На следующий день в той же газете было написано:
«Г-н Пьер Б., жертва страшного преступления, о котором мы рассказывали вчера, пришёл в сознание после 2 часов заботливого ухода доктора Бурдо. Его жизнь вне опасности, но врач опасается за его разум: он не в себе».
Действительно, мой бедный друг сошёл с ума. На протяжении 7 месяцев я ходил посещать его в лечебнице, куда мы его поместили, но разум к нему не вернулся. В бреду у него вырывались странные слова, и у него, как у всех помешанных, была навязчивая идея: он постоянно боялся, что его преследует призрак. Недавно ко мне прибежали и сказали, что ему стало хуже. Я нашёл его в агонии. На протяжении 2 часов он оставался очень спокойным, затем вдруг встал на кровати, несмотря на то, что мы удерживали его, и закричал, махая руками, словно объятый сильнейшим ужасом: «Забери её! Забери её! Он меня душит, на помощь, на помощь!» Он два раза пробежал по комнате с воем, а потом упал на землю, мёртвый.

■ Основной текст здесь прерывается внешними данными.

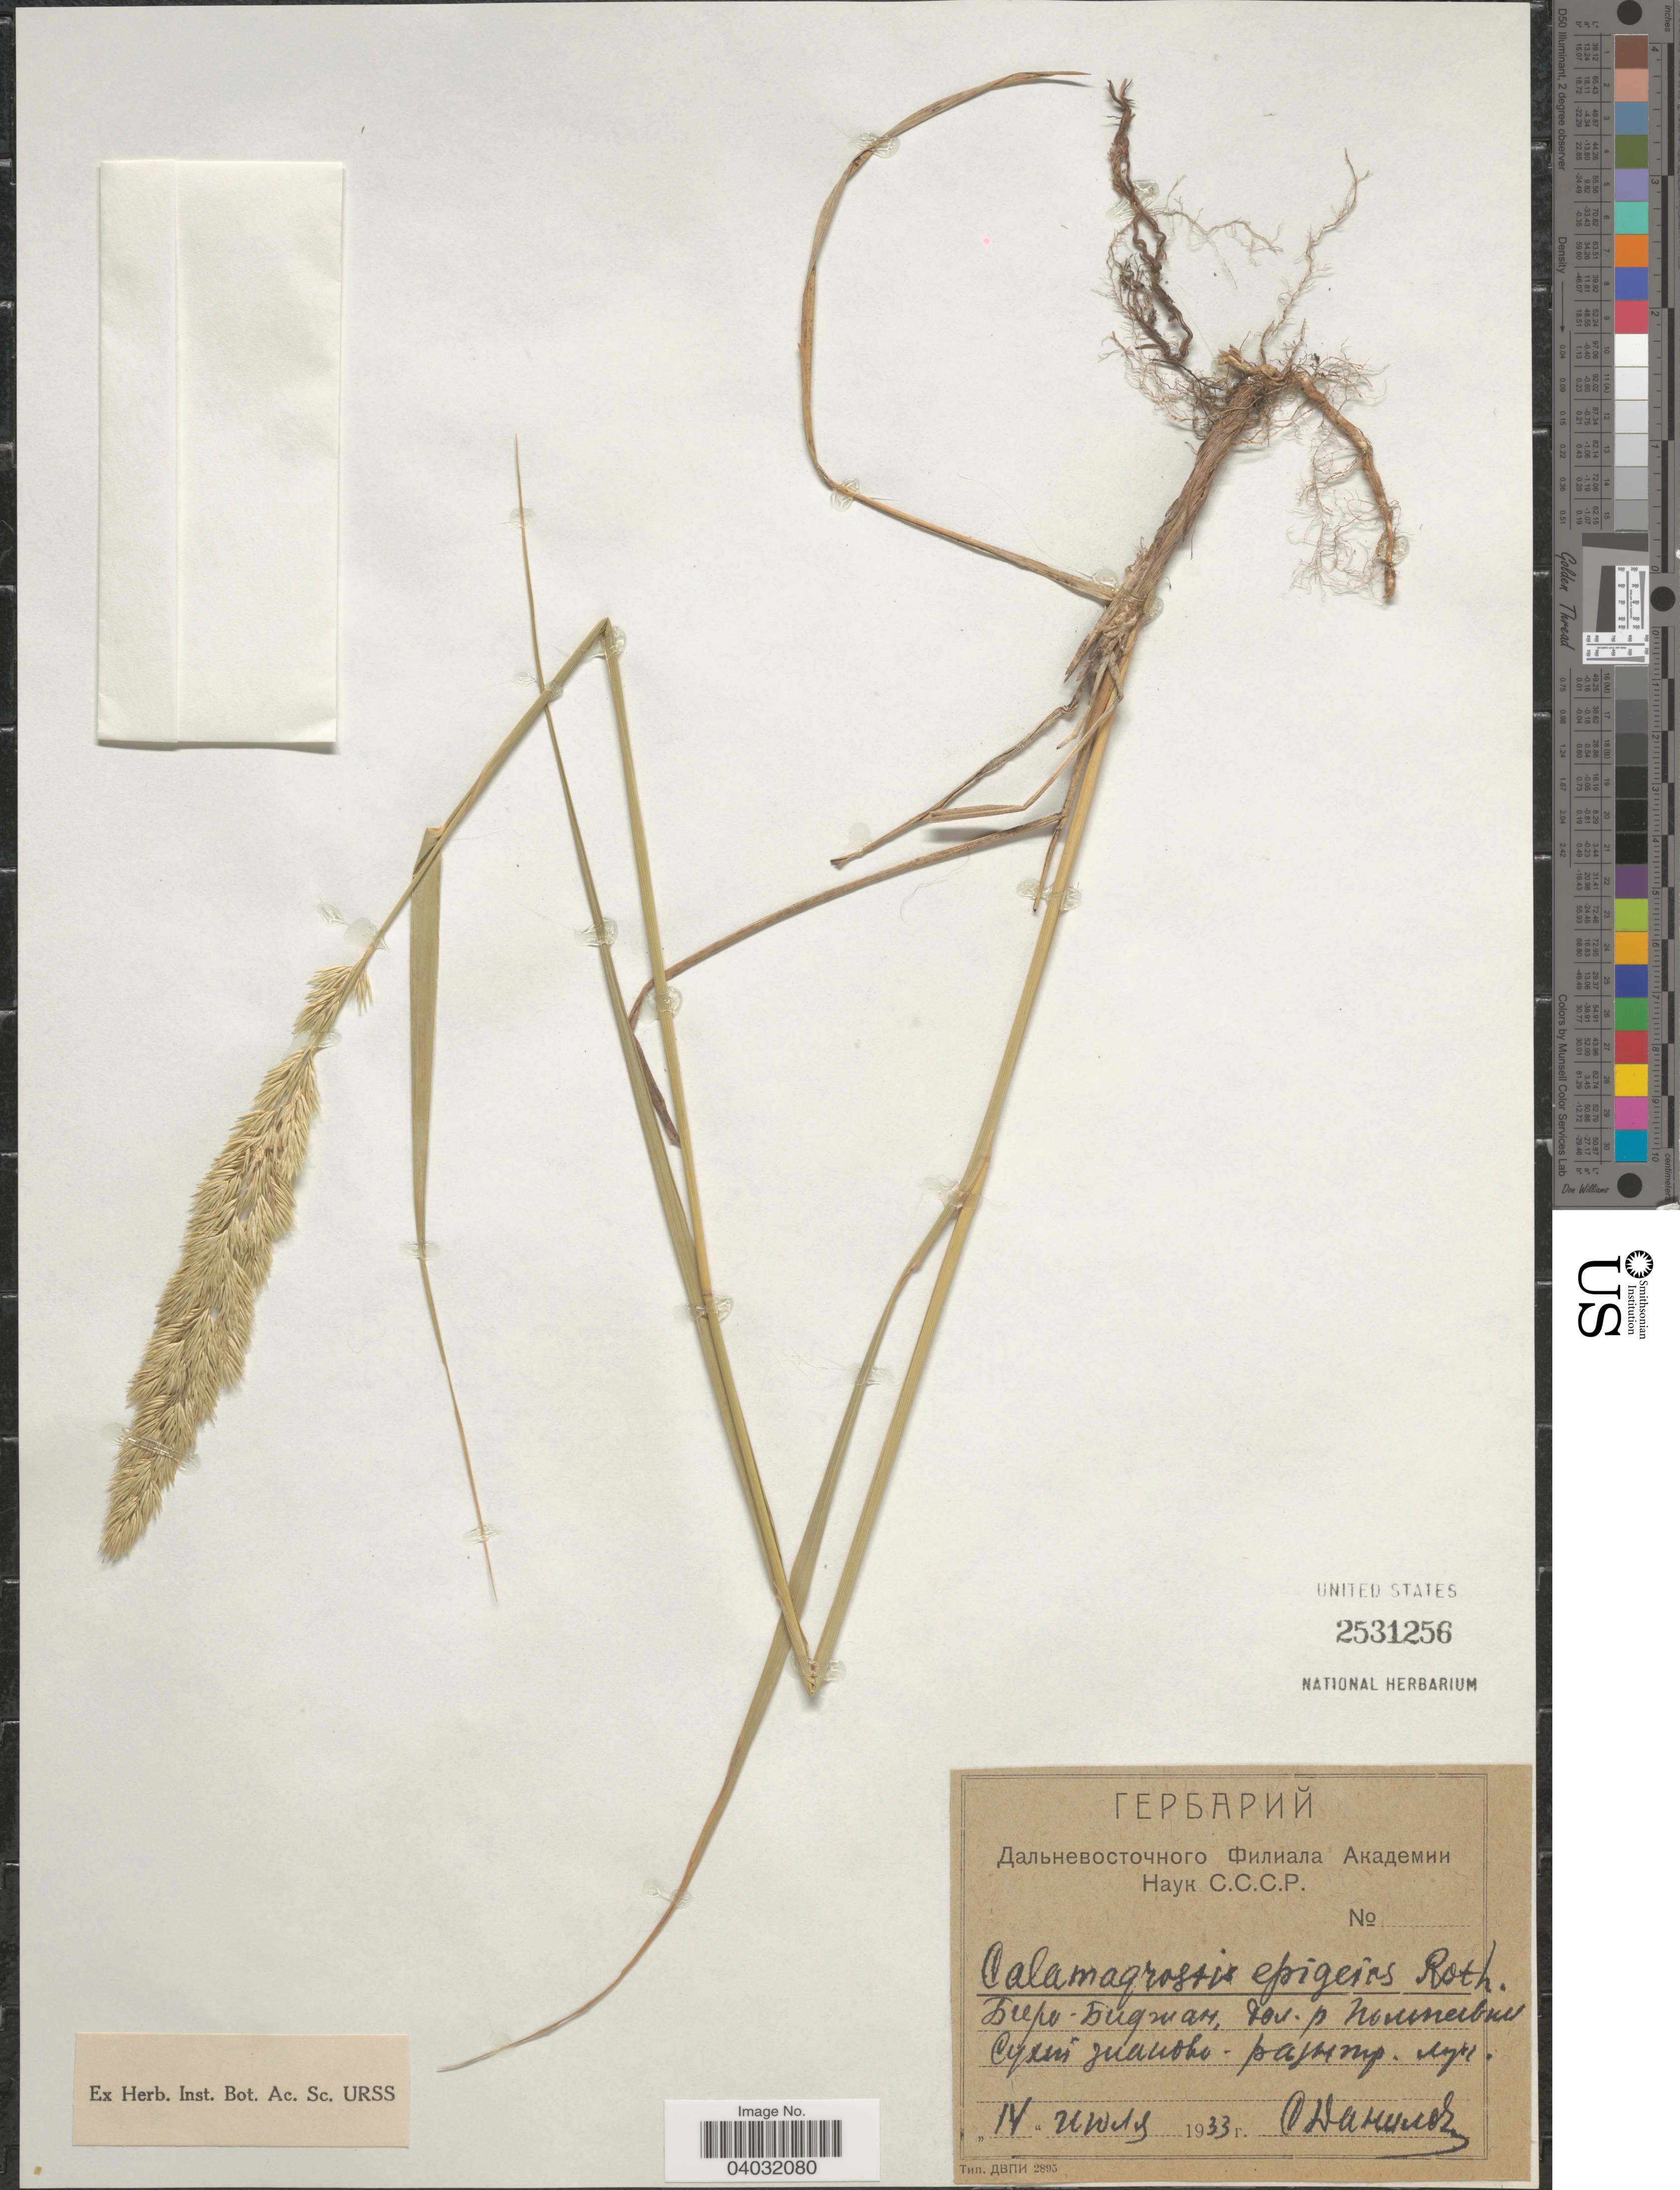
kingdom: Plantae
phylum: Tracheophyta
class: Liliopsida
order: Poales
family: Poaceae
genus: Calamagrostis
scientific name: Calamagrostis epigeios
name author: (L.) Roth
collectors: S. Danilov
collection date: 1933-07-14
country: Russian Federation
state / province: Jewish Autonomous O.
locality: Birobidzhan, valley of river Pompeyevka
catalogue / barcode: US 2531256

Так как он был сиротой, я сопровождал его тело в деревеньку П. в Нормандии, где были похоронены его родители. Именно отсюда он приехал в тот вечер, когда мы пили пунш у Луи Р., и когда он показал нам мёртвую руку. Его тело поместили в цинковый гроб, и через 4 дня я прогуливался по кладбищу со старым кюре, который когда-то давал ему первые уроки. Стояла великолепная погода, небо было светло-голубым, птицы пели в кустах ежевики на склоне, где мы так часто играли детьми. Мне казалось, что я до сих пор вижу, как Пьер бегает вдоль живой изгороди и прячется в столь знакомую мне дыру, где обычно находили приют бедняки, а потом мы возвращались домой с чёрными губами и щеками от сока ягод; и я посмотрел на ежевику. Она была покрыта спелыми ягодами. Машинально я сорвал и съел одну. Кюре открыл требник и бормотал молитву, а я слышал в конце аллеи копачей, которые рыли могилу и стучали лопатами о землю. Внезапно они нас окликнули, кюре закрыл книгу, и мы пошли туда, откуда нас звали. Они нашли гроб. Ударом лопаты они сбили крышку, и мы увидели скелет. Он был чрезвычайно длинным, лежал на спине и, казалось, всё ещё смотрел на нас. Мне стало плохо, я почему-то почти испугался. «Посмотрите! – воскликнул один из копачей. – У него отрублена рука! Вот она!» И он подобрал рядом с телом большую сухую руку.
- Только подумать, - сказал второй со смехом, - кажется, что он смотрит на тебя и вот-вот кинется и схватит тебя за шею, чтобы ты отдал ему его руку.
- Друзья, - сказал кюре, - оставьте мертвецов в покое и закройте гроб. Мы выроем могилу для бедного Пьера в другом месте.
На следующий день всё было закончено, и я отправился в Париж, оставив 50 франков старому кюре, чтобы он отслужил заупокойную мессу по тому, чьи останки мы побеспокоили.